For the e2e demo (requires deployed Worker + secrets):

Terminal window
RUN_E2E=1 \
WORKER_URL=https://your-worker.workers.dev \
WORKER_AUTH_TOKEN="$(cat ~/.agent-platform-token)" \
./apps/worker/scripts/e2e-demo.sh

Full e2e runbook is in apps/worker/README.md.

The e2e script costs ~$0.05 per run (Anthropic + OpenAI). If it ran on every PR, that’s a meaningful budget item — and worse, it’d be a budget item attached to PRs from anyone, including contractors and bot accounts. The threat model isn’t theoretical: a few thousand sloppy PRs would mean a few hundred dollars of LLM bill.

Three options, all tracked but not implemented:

  • Run on merges to main only. Cheaper but still real cost, and the CI-fail comes after merge — too late to block bad code.
  • Run on labeled PRs. A maintainer adds a run-e2e label to trigger.
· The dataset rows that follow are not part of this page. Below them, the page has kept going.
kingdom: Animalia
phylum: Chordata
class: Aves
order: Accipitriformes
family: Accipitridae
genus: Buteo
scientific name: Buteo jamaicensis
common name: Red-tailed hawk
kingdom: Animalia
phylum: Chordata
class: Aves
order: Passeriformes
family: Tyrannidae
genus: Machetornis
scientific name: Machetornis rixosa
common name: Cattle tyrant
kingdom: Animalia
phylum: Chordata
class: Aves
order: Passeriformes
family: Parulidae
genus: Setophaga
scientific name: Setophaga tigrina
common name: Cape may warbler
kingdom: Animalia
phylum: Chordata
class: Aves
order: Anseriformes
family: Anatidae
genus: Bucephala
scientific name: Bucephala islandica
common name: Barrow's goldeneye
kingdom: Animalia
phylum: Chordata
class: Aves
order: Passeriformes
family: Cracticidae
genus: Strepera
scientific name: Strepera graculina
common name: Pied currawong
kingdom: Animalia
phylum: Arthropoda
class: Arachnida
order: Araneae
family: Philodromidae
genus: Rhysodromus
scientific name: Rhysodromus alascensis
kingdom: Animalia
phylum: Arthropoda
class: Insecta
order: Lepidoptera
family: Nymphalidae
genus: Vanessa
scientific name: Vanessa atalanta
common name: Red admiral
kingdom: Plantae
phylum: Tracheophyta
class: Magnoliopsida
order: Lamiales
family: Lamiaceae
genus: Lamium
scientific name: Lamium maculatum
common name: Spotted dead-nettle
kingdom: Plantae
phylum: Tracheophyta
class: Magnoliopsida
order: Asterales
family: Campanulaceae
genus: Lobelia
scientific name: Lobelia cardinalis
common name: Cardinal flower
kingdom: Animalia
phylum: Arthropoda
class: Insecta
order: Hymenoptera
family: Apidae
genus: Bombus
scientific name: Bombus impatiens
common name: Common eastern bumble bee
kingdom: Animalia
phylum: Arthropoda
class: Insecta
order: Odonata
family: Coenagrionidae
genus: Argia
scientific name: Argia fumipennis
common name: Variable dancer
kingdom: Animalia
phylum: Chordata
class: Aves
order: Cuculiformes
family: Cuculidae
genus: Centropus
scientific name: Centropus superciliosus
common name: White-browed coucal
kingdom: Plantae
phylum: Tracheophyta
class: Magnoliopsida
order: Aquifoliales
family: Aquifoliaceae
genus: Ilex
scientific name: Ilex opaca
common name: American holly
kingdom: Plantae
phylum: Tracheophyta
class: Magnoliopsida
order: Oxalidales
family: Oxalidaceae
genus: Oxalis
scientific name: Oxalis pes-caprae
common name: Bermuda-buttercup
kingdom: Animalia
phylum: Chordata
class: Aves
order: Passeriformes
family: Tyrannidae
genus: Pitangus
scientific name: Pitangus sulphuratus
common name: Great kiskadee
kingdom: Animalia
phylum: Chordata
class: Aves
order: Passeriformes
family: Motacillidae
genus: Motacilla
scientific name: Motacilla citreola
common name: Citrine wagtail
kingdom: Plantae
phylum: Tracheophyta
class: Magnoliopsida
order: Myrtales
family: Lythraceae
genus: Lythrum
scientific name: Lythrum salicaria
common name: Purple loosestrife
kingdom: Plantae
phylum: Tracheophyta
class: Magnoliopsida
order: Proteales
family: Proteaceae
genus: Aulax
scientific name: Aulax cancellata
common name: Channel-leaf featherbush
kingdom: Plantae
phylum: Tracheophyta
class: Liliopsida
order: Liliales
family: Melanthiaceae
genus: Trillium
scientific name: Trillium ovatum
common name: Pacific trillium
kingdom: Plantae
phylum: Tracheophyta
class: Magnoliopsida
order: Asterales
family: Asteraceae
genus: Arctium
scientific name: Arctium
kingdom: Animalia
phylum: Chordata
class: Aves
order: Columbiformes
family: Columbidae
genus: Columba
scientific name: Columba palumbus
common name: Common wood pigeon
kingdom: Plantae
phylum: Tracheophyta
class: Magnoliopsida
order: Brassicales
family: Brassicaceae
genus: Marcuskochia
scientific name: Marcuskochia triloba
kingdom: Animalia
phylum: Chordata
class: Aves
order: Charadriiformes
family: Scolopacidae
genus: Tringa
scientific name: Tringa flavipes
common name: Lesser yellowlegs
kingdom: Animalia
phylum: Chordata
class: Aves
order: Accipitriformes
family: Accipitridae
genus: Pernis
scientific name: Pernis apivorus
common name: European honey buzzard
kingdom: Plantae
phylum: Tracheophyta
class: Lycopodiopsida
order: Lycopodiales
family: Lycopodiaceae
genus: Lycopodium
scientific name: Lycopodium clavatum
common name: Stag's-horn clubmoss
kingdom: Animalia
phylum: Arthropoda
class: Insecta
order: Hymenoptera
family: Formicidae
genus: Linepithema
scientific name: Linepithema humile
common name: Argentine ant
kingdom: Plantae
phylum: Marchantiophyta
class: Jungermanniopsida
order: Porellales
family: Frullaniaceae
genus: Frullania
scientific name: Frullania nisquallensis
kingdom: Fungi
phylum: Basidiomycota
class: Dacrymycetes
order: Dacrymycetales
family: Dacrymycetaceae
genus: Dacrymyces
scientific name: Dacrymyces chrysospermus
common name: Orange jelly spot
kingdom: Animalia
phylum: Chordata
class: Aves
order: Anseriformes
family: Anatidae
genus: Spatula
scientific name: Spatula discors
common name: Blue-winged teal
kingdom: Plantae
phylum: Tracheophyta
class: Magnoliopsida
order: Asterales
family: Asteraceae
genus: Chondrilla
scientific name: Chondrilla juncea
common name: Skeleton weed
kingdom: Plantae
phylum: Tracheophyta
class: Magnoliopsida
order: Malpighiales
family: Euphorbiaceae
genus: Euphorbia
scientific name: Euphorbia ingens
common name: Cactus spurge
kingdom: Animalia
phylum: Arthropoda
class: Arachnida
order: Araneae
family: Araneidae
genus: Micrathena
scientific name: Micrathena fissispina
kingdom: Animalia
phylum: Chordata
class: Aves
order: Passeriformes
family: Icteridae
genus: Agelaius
More gatekeeping, less convenient.
  • Run nightly against a dedicated test tenant. Decouples PR latency from e2e cost; surfaces drift overnight. Probably the right answer for Phase 2.

Tracked as follow-up #12 (auto CI E2E runs).

Coverage percentages aren’t a goal on this platform. We don’t have a coverage badge in the README, and we don’t gate PRs on threshold. Two reasons:

The numerator can lie. A line of code can be “covered” by a test that doesn’t actually verify any behavior — calling a function and not asserting on the result still bumps the coverage counter. Coverage targets incentivize writing those tests.

The denominator misses. A class of bug like the fetch-binding issue is invisible to c8 --coverage: the line of code IS covered, the issue is at runtime in a different context. Coverage tools would say it’s tested. It wasn’t.

Instead: every PR’s tests should cover the behaviors the PR is responsible for, with the structure being unit tests for pure logic and integration tests when the change interacts with CF bindings. Reviewer judgment, not numerical threshold.

If you’re contributing:

  • Read apps/worker/README.md for the operational runbook (deploy, seed memory, run e2e)
  • Look at packages/memory/test/ for examples of miniflare-based integration tests if your change touches CF bindings

If you’re evaluating the platform:

  • The 923-passing-tests-on-fresh-checkout property is real — every commit in the platform’s history is verified end-to-end on a fresh clone before being claimed done. The git log is trustworthy as a record of working states.
  • The testing-fidelity gap is documented because it’s been paid for, in real production bugs. No platform is bug-free; the platforms that survive are the ones that surface their weaknesses honestly.